The series of reports, written for Morgan Stanley clients, addressed Europe’s structural and demographic problems—secular problems that, according to the two great analysts, were destined to create a full-fledged “European Debt Crisis” no later than 2010.
Rarely has a series of research reports been so prescient.
Wien and Biggs, in the late 1990s, described Europe as already having become “A Giant Open-Air Museum”, a description that became one of the most famous catchphrases of the 1990s. Europe had already become irrelevant, argued Wien and Biggs. Nothing worthwhile was being produced there—and everyone worldwide realized this except the Europeans themselves. No longer fighting for relevancy on the world stage, Europe in the late 1990s nonetheless still tried to observe the fiction that it remained a First-World economy—but Wien and Biggs would have none of that, peeling away such nonsense with productivity and output figures aplenty.

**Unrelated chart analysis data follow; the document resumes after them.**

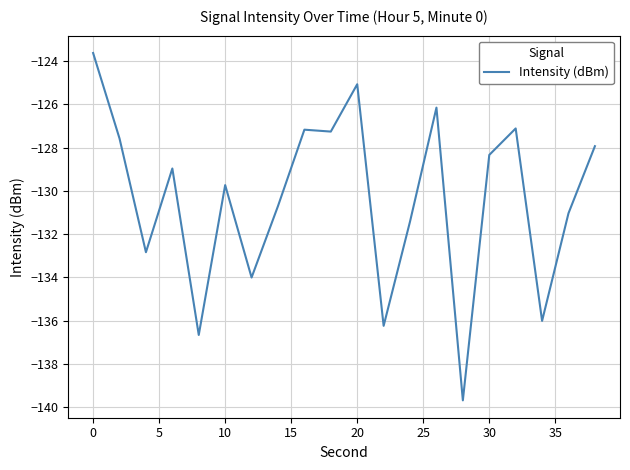

What is the greatest value displayed?

-123.6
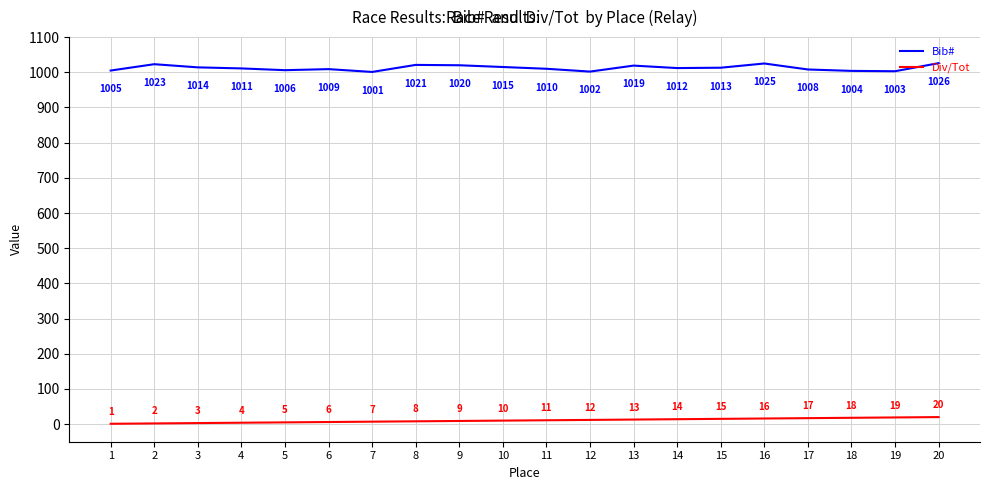

List the series in order of their peak value, highest first.

Bib#, Div/Tot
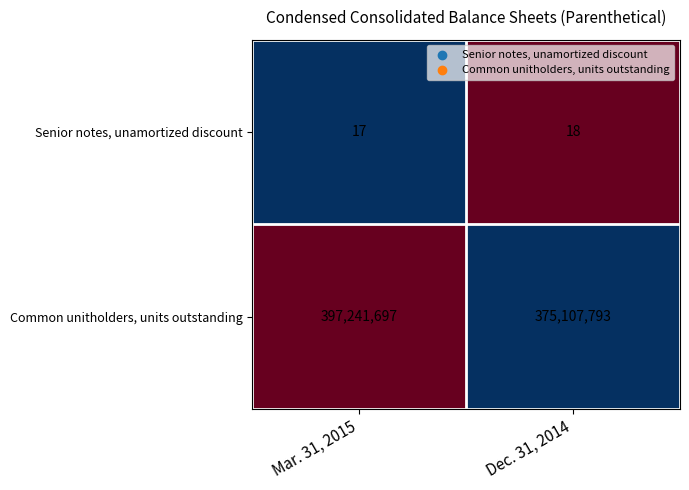

Which series has the largest total across all categories?

Common unitholders, units outstanding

According to Wien and Biggs, declining productivity, declining competitiveness and declining investment, coupled with weak European leadership too short-sighted to see the volcano on which it sat, would result in a prolonged series of collapses of debt-impinged European institutions. The collapses would begin with European banks (all but a handful of which today are technically insolvent) and play out over the following fifteen years, spreading first to governments in the Southern European Zone, claiming next the socialist societies of a Scandinavia no longer able to sustain lavish and foolish welfare programs, and ending in Central Europe (“The Last Man Standing”), which would either get its affairs in order in a last-gasp effort or go the way of its European counterparts.
Wien and Biggs noted that, even in the 1990s, Europe was “just getting by” because of tourism from North America and Asia. “If tourism from North America and Asia were to end tomorrow, Europe would implode the following day” was one of the more interesting assessments from the Morgan Stanley analysts.
Without a massive, continuous inflow of foreign funds from tourism, Europe would near-instantly regress to a pre-industrial state similar to Africa—which was precisely why Europe’s status as “A Giant Open-Air Museum” had become not only its defining characteristic by the late 1990s but also its best hope for long-term survival.
Such, at least, was the belief in 1997 and 1998.
Greece, alas, has become proof that “A Giant Open-Air Museum” strategy is not a formula for lasting success.